Если верить рассказу Бурдина, разговор с начальником III Отделения происходил следующим образом:
- У меня горе, ваше превосходительство: бенефис на носу, а все представленные мною пьесы не одобрены!
- Ай, ай! ай! как это вы, господа, выбираете такие пьесы, которые мы не можем одобрить... все непременно с тенденциями!
- Никаких тенденций, ваше превосходительство; но цензура так требовательна, что положительно не знаешь, что и выбрать!
- Какую же пьесу вы желаете, чтобы я вам дозволил?
- "Семейную картину" Островского.
- В ней нет ничего политического?
- Решительно ничего; это небольшая сценка из купеческого быта.
- А против религии?
- Как это можно, ваше превосходительство!..
- А против общества?
- Помилуйте, это просто характерная бытовая картинка 4.
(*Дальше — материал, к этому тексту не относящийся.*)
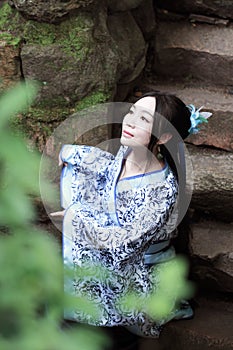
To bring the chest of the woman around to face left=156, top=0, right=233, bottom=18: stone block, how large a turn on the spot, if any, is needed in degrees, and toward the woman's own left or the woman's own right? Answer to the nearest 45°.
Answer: approximately 135° to the woman's own right

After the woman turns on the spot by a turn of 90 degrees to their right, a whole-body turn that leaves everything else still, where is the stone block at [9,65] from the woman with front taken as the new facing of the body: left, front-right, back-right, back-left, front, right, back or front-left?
front

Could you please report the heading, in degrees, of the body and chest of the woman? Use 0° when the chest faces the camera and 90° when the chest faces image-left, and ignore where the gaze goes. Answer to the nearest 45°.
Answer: approximately 45°

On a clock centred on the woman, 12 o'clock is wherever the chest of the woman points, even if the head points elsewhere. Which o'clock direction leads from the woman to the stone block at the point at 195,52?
The stone block is roughly at 5 o'clock from the woman.

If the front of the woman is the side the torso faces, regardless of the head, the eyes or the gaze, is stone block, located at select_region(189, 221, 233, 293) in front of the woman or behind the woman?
behind

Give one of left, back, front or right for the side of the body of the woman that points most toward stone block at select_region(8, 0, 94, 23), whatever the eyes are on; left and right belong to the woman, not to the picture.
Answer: right

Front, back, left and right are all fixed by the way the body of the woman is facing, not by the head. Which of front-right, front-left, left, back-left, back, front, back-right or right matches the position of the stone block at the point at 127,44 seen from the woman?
back-right

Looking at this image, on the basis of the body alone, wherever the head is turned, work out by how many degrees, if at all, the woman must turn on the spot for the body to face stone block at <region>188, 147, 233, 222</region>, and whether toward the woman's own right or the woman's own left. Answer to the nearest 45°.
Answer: approximately 180°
Дубельт велел цензору Гедерштерну немедленно принести пьесу. Сухой чиновник с камергерским ключом пониже спины явился с рукописью и "книгой экстрактов", где содержался цензурный приговор "Семейной картине". Длинный, сухощавый Гедерштерн, почтительно склонив голову перед "голубым" генералом, пытался указать начальству на неудобства разрешения того, что по весьма убедительным основаниям было запрещено прежде. Но Дубельт не захотел его слушать. Поверх прежнего собственноручного запрета он решительно написал на заглавном листе: "Дозволяется. Генерал-лейтенант Дубельт".
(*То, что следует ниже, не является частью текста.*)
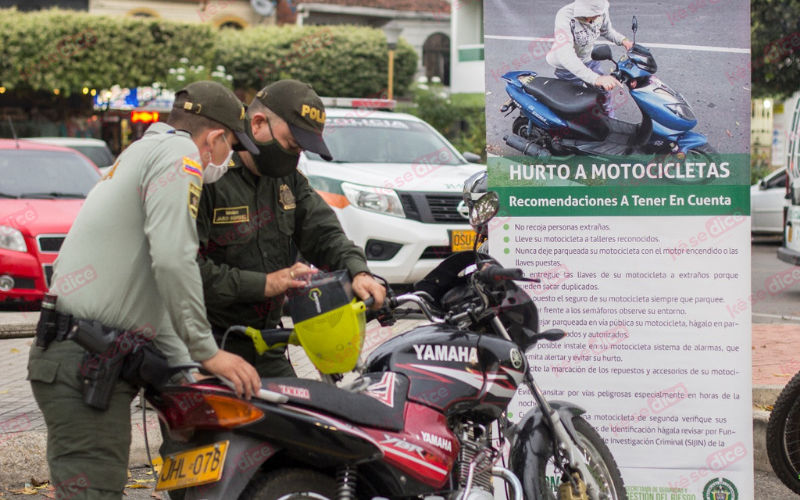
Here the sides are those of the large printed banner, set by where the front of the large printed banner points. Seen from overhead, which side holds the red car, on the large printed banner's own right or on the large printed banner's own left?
on the large printed banner's own right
Бурдину лестно было думать, что судьбу пьесы решило его хитроумие и обходительность. Но, видно, и Дубельт был не тот, что полгода назад. Дворцовые "либералы" копали против него, и близилось время, когда его удалят в отставку, утешив старого служаку чином полного генерала-от-кавалерии. И то - пусть лучше учит молодцов рубить в своем поместье лозу, а не пьесы российских авторов...
Но ведомство, при нем так солидно поставленное, продолжало свою охранительную работу и без него, и даже, временами, с особым ожесточением. "Цензура неистовствует, как будто в предсмертных судорогах", - писал Погодин С. Т. Аксакову 5. Да и историк С. М. Соловьев дивовался на цензурную истерику предреформенпой поры: "Безнравственная и глупая цензура очумела окончательно при новых условиях - решительно не знала, что делать, что запрещать и что пропускать..." 6.